Stated problem A: Lay out the data entries, starting at the line containing "black rectangle: moved 1 px right, 4 px down" and running through the end of the entries, as a Markdown table with the columns Row and Line, numbering each row and skipping blank lines. Leave the picture lines out of the table.

# My ode to the Chump Lady.



## IIJokerII (Apr 7, 2014)

I can't remember how I found her out but I remember my first reaction after reading one of her blogs or posts. Total dismissal. Her reactions and piss poor opinion on reconciliation had directly been trumped my absorption of knowledge I had obtained from the Marriage Builders program. I wasn't necessarily convinced at the time that some or maybe even all of my faults were the sum of my Wife's unhappiness that led to her being emotionally available outside of the marriage and in truth I suppose at the time, and to a degree, can at least see the seeds of unhappiness sowed, just the method she chose to nurture that resentment is what is obviously bothersome.

But as I have indicated I was frantically searching for information at an exhausting rate and after awhile I returned to her site to read this other side of the coin opinion. What I found was a self reflection of how I should have been feeling vs what I was and the way to actually perceive this was clear. 

I read and read and read some more and was expecting her to become redundant in her particular topics related to the subject, but surprisingly, to me at least, she was able to single out one particular instance or problem that while equally related to the whole was also a problem all in itself. I appreciated this since at the time I was unable to segregate one particular issue from the other when concerning infidelity. 

I also like her aggressive overtones to the point of making me feel bad for feeling, well, bad. I was, and still am, a chump. Perhaps this label is what started to turn the tides of my tepid approach to my marital damage. Although I was a victim, betrayed, wronged, demonized, and whatever else a cheater does, the label of being a chump made me feel completely insulted, not be her but by my bride and her behavior towards me. 

I also liked her "Own it approach" vs calling a cheater a wayward. Although I can agree about the fog realm of thinking from a certain perspective, I also agree with CL about them knowing full well what the damage does to others and even themselves. They just aren't strong enough to resist the temptation and before long the cycle begins.

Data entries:

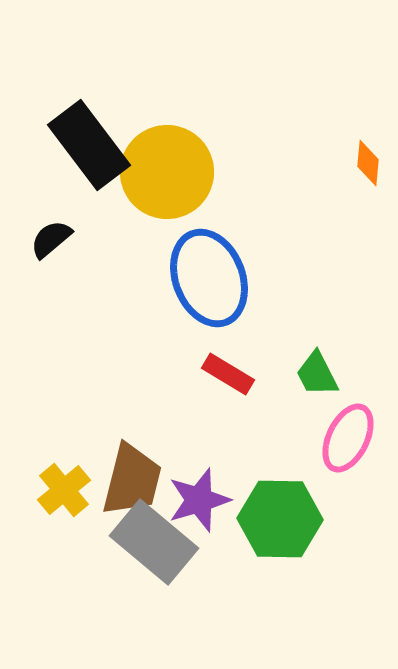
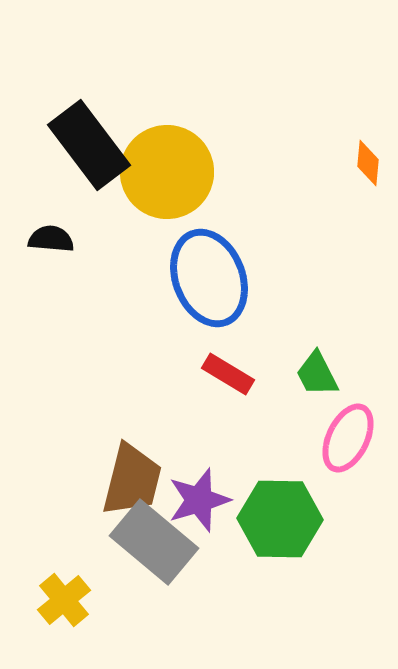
black semicircle: rotated 45 degrees clockwise
yellow cross: moved 110 px down
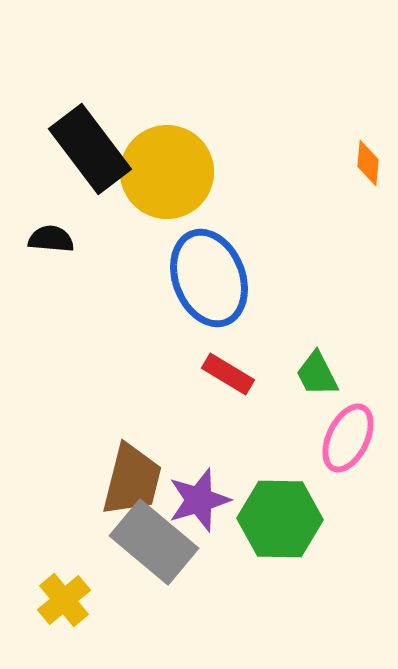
black rectangle: moved 1 px right, 4 px down
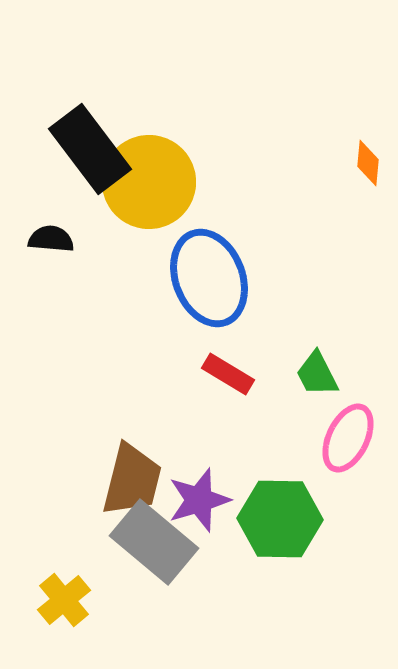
yellow circle: moved 18 px left, 10 px down
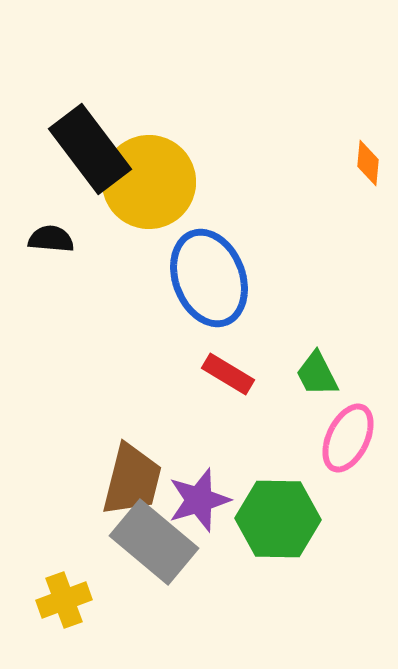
green hexagon: moved 2 px left
yellow cross: rotated 20 degrees clockwise
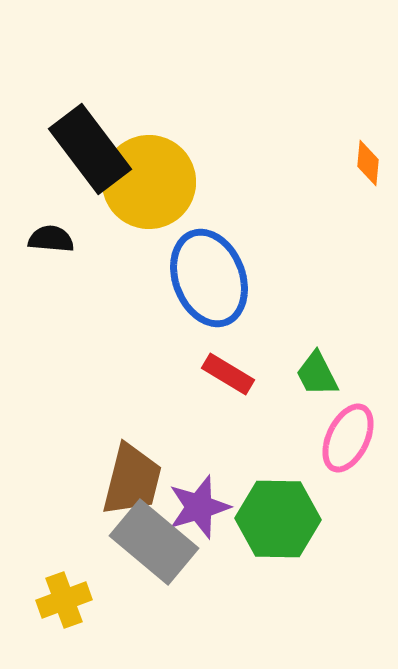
purple star: moved 7 px down
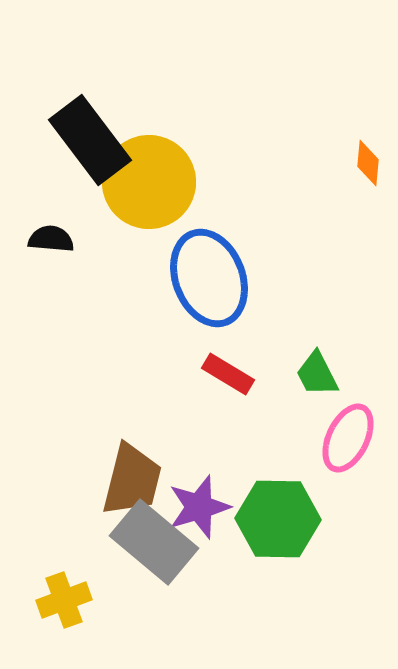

Stated problem B: Write the next part of the forum post praising the Chump Lady blog, picking up after its final sentence.

Exercise answer A:
| Row | Line |
|---|---|
| 1 | black rectangle: moved 1 px right, 4 px down |
| 2 | yellow circle: moved 18 px left, 10 px down |
| 3 | green hexagon: moved 2 px left |
| 4 | yellow cross: rotated 20 degrees clockwise |
| 5 | purple star: moved 7 px down |

Exercise answer B:
I liked her approach on Reconciliation. She attests this to a unicorn, a myth, a level not able to be fully achieved as well as usually being just a smokescreen for most who lie in wait for the right time to move on, regardless of the wake it leaves behind.

I also appreciated her take on the usual excuses cheaters use such as a midlife crisis, walk away wife or husband syndrome. Anything you name it. I really connected with her viewpoint when she called out a "Chump" for feeling accountable for his wife's cheating when he worked to make the money to put his wife thru med school and then relaxed his hours to stay at home while she moved into an apartment to be closer to the school which was hours away. Sure it sucked and can, and did, invite danger, but stronger people, couples, have and do withstand much more stressful situations and survive. A commitment is a commitment after all. 

I also appreciated her, and yes I know most people here tried to warn me but I just didn't receive it, her notion of trying to nice people out of an affair. We didn't mean them into it, usually, so why try to nice them out of it. She also began my detachment to the Marriage builders theory about making the home a better place to be. She detailed this by saying to simply leave if one is unhappy, no need to demolish the place and then possibly STILL leave.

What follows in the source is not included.